As I understand it, a CUDA core (in Nvidia's terminology) is essentially a single 32-bit ALU. A modern Intel CPU core has the equivalent of maybe 76 32-bit ALUs (depending on how you count). A GPU with 6144 CUDA cores is only about 10x more theoretical compute power than an 8-core CPU.

Obviously there are very big differences in how easily you can exploit the full compute power, so comparing ALU count is not very meaningful, but it's more meaningful than comparing "cores".

Linear speedup

SLi — Thu, 06 Mar 2025 11:34:11 +0000

Why is that not a linear speedup? I mean, could be, could not be. Are you assuming the GPU cores are as fast as your CPU cores? That's very unlikely to be true.

I think that to measure whether the speedup is linear, you'd need to run it on a single GPU core and compare to many GPU cores.
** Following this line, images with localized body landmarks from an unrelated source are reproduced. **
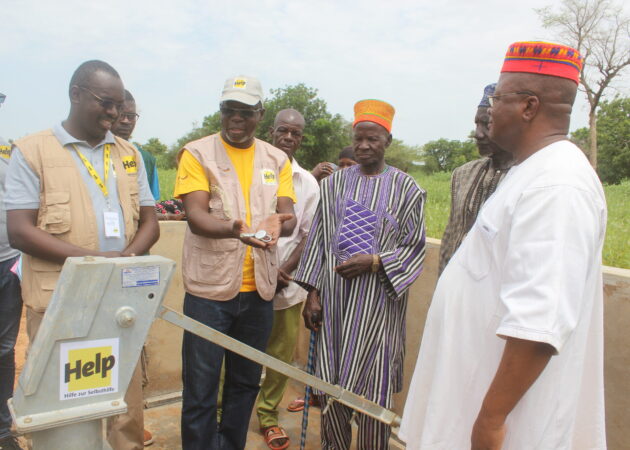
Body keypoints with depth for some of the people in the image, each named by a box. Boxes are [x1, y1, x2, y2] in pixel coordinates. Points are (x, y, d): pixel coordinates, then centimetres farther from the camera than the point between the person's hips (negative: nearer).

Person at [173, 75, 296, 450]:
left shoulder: (277, 160, 9)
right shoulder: (197, 153, -2)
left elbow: (289, 215, 0)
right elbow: (196, 215, -13)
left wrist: (277, 223, -25)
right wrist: (234, 230, -35)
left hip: (259, 289, 4)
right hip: (210, 288, -3)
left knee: (246, 383, 17)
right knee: (200, 389, 4)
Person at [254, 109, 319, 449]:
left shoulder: (308, 183, 6)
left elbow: (309, 236, 6)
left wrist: (285, 271, -8)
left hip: (287, 285, 2)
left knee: (282, 354, 10)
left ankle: (268, 414, 29)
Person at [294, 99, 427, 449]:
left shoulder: (405, 188, 2)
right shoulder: (334, 183, 9)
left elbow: (415, 247, 0)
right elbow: (318, 239, 8)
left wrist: (373, 262, -15)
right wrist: (313, 293, 2)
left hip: (377, 300, -2)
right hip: (334, 295, 3)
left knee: (372, 387, 2)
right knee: (330, 383, 9)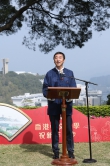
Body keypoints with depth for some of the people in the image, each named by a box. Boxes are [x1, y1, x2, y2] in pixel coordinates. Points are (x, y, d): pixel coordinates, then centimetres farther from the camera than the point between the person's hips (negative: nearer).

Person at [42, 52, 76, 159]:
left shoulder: (69, 73, 10)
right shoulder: (50, 74, 7)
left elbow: (74, 89, 6)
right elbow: (45, 89, 4)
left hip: (67, 104, 0)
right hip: (54, 105, 0)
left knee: (68, 129, 0)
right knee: (55, 129, 5)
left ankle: (70, 151, 10)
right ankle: (56, 151, 15)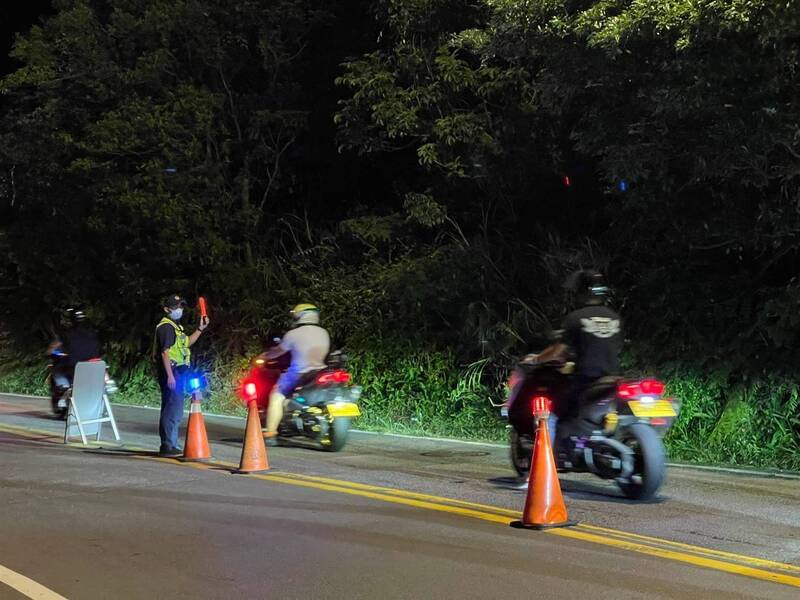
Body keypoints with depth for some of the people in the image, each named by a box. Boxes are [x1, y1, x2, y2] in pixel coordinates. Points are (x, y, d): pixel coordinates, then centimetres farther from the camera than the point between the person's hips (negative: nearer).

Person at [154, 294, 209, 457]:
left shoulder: (176, 326, 20)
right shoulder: (166, 326, -12)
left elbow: (187, 343, 33)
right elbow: (165, 352, -19)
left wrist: (200, 329, 23)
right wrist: (170, 375, -25)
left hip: (178, 372, 11)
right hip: (172, 372, -11)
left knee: (172, 411, 15)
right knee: (173, 410, -10)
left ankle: (170, 445, 21)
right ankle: (168, 445, -9)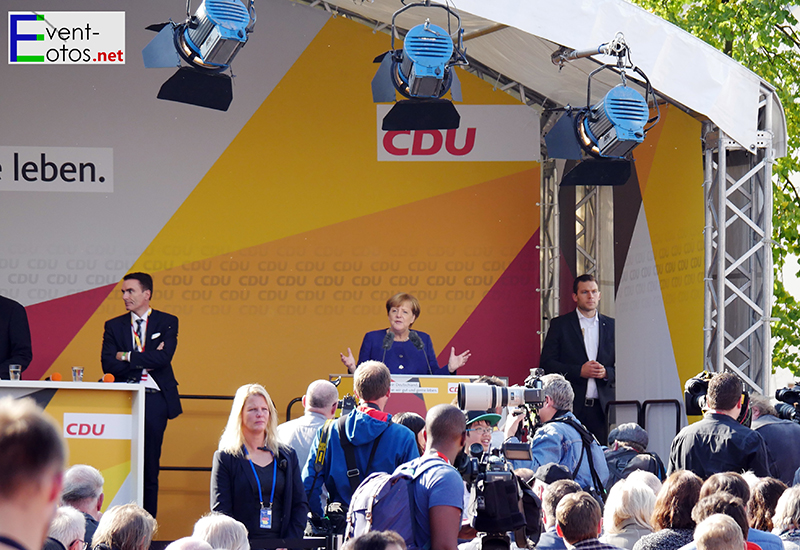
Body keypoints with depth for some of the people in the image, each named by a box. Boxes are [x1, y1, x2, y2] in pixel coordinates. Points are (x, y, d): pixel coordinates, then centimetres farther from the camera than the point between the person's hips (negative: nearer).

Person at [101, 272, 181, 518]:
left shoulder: (167, 323, 7)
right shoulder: (114, 326, 12)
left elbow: (163, 358, -8)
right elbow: (108, 364, -1)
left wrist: (126, 356, -5)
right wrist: (146, 362, -8)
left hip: (154, 399, -1)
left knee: (150, 467, 0)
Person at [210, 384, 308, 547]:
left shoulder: (288, 456, 16)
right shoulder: (225, 457, 6)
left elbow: (300, 505, 14)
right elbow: (220, 511, 1)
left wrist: (289, 544, 0)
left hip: (279, 545, 2)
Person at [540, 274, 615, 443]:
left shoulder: (611, 326, 14)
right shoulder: (560, 325, 7)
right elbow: (546, 364, 0)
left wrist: (606, 372, -7)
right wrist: (579, 371, -12)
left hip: (602, 408, 2)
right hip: (571, 407, -2)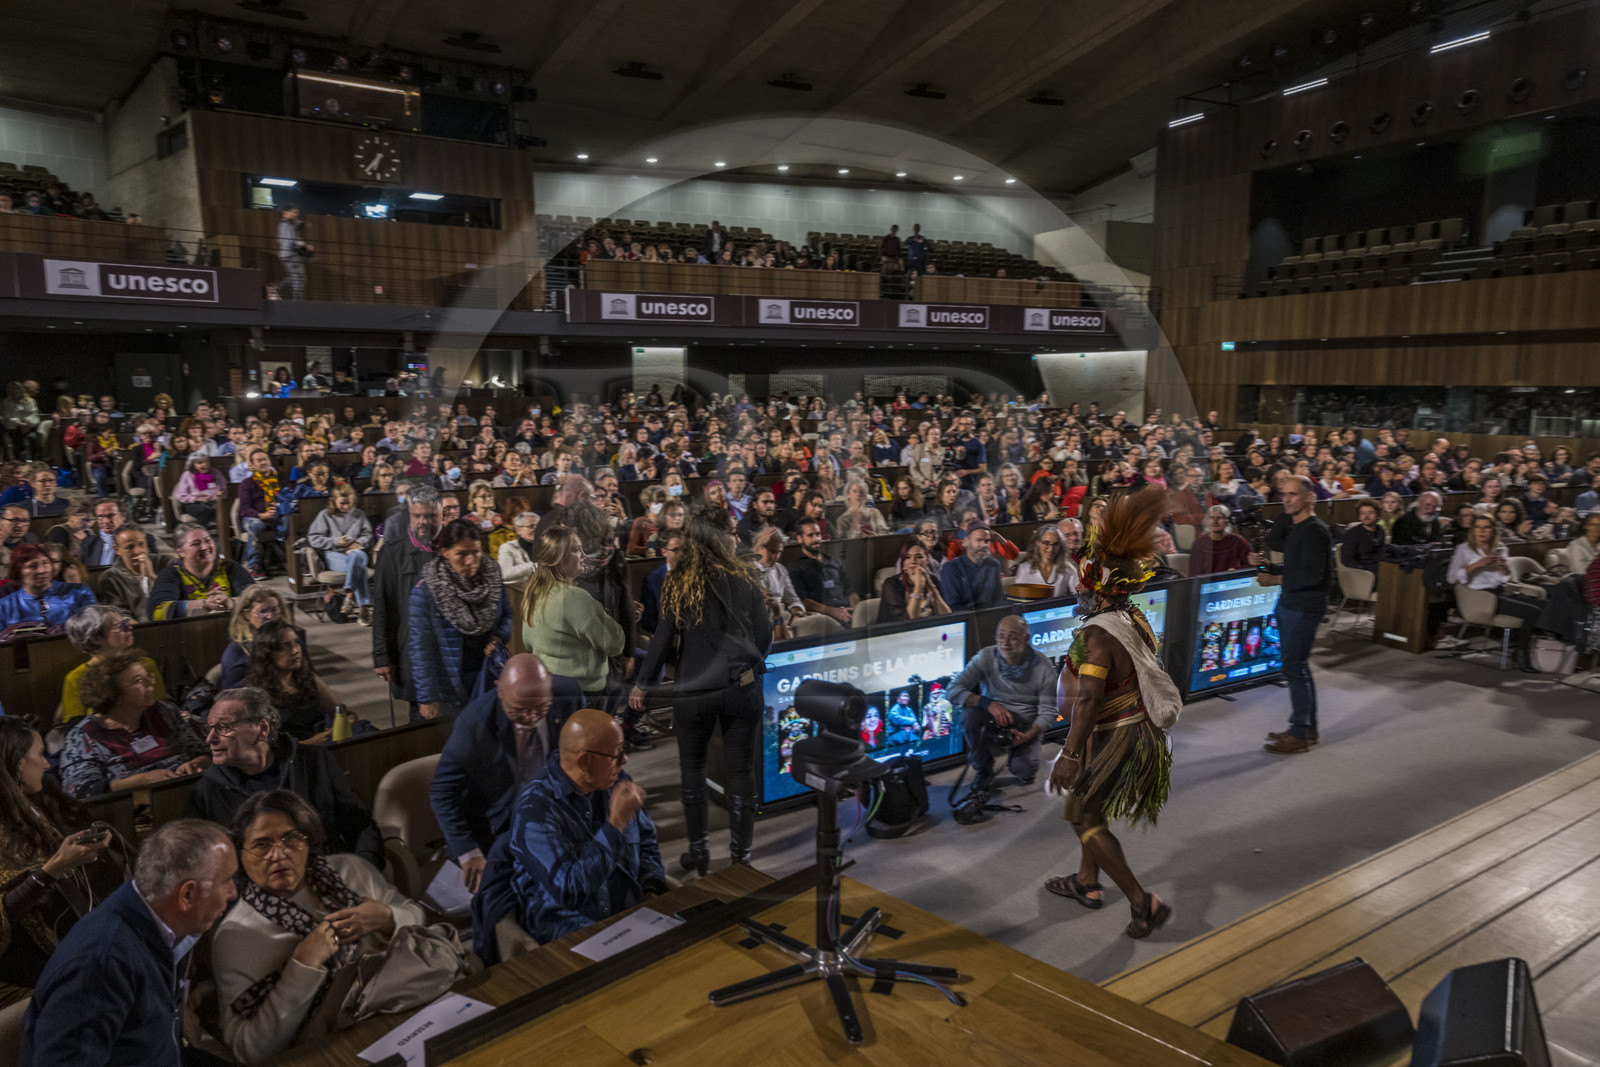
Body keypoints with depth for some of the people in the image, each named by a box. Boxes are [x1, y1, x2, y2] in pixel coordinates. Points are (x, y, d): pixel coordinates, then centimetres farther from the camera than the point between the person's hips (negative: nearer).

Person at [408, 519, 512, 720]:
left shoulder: (491, 576, -3)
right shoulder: (426, 589, -14)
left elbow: (506, 613, 13)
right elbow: (420, 647, -13)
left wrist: (499, 637, -9)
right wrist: (427, 699, -15)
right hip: (448, 685, -3)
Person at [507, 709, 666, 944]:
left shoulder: (616, 781, 7)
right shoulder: (534, 809, -16)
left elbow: (646, 843, 21)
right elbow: (568, 891, -24)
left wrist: (652, 888, 2)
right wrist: (616, 824, -22)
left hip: (631, 913, 7)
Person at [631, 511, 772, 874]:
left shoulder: (677, 583, -3)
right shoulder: (745, 578, -1)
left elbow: (663, 639, -3)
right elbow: (764, 632, 2)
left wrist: (641, 683, 5)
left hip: (693, 692, 0)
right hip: (742, 687, 1)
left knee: (692, 767, 17)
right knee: (741, 770, 8)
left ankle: (698, 851, 19)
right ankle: (742, 853, 13)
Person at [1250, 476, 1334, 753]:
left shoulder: (1314, 531, -16)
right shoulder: (1295, 527, 13)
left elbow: (1312, 575, -23)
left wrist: (1277, 579, -18)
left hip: (1304, 607, -10)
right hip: (1290, 604, 10)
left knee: (1294, 668, -7)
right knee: (1298, 667, 16)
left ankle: (1299, 735, 0)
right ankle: (1307, 728, 26)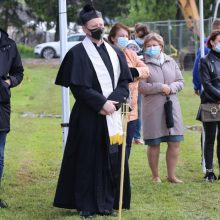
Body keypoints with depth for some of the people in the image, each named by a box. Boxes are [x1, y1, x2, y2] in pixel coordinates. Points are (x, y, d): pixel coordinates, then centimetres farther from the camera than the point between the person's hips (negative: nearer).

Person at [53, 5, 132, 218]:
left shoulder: (115, 53, 12)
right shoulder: (77, 53, -5)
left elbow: (124, 82, 8)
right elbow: (79, 87, -11)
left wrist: (114, 101, -9)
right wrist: (102, 103, -15)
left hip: (111, 115, 5)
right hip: (88, 117, -5)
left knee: (111, 159, 6)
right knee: (87, 160, -1)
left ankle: (106, 203, 14)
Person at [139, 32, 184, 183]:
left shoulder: (171, 62, 10)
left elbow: (181, 82, 10)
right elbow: (142, 87, -13)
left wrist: (171, 88, -9)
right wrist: (160, 87, -15)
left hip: (172, 107, 4)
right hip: (152, 110, -4)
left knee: (174, 143, 2)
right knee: (154, 144, 4)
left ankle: (172, 175, 13)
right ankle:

Another interesting metric could be the energy consumption of the calculation on a CPU vs GPU.

I think a 32x speedup on GPU vs CPU suggests almost perfect parallelization. Depends of course also on the the details of the CPU and the GPU. In my own deep learning work, I use a thumb rule of expecting a high-end GPU to beat a very decent CPU by a factor of 40-100x (for training, which is the best case for GPU).

Very interesting article!

bredelings — Thu, 06 Mar 2025 02:08:39 +0000

I didn't realize that people were still working on that stuff! I had contented myself with the spineless-tagless-g-machine.

Is there some promise of doing optimal reduction by using interaction nets? I seem to recall that optimal reduction was even better than specializing each function for the data it was applied to, but in practice determining the optional reduction order had too much overhead. But perhaps using interaction nets changes that...